▶ _Data supplied_

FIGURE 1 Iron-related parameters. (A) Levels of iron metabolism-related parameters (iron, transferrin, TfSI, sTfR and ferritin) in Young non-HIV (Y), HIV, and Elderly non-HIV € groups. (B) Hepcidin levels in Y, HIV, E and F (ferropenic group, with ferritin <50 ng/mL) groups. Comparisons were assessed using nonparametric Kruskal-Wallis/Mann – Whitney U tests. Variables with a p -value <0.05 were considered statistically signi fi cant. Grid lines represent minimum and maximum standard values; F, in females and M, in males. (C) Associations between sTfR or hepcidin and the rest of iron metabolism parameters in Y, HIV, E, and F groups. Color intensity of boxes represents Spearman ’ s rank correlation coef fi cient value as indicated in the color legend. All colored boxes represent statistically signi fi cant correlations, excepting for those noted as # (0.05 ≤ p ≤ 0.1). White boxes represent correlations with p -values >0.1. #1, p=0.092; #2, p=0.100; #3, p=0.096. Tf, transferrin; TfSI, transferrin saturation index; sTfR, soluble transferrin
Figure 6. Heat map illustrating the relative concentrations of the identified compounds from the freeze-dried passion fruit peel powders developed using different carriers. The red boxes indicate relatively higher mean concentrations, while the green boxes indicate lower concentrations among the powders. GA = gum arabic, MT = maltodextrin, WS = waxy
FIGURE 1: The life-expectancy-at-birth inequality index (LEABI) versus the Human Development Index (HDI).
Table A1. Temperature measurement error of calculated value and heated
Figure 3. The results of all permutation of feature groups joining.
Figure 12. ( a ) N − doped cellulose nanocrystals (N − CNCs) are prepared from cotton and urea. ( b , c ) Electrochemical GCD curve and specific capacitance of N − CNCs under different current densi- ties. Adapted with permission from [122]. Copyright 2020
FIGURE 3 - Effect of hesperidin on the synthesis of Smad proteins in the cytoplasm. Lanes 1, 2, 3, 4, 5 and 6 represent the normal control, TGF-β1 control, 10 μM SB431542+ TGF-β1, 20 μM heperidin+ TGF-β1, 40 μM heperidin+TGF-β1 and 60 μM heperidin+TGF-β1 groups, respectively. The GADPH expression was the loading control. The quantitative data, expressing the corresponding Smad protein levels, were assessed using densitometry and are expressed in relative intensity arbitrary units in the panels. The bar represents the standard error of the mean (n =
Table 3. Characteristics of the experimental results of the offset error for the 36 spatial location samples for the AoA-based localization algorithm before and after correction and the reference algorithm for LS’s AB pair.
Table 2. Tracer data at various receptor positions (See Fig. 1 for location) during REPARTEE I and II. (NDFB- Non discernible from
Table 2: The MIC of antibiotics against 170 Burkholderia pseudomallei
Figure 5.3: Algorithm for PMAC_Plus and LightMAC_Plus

▶ _Task details_
Tell how many lines in the entries contain the string "location", and give nothing beyond the number.

▶ _Response to the exercise_
2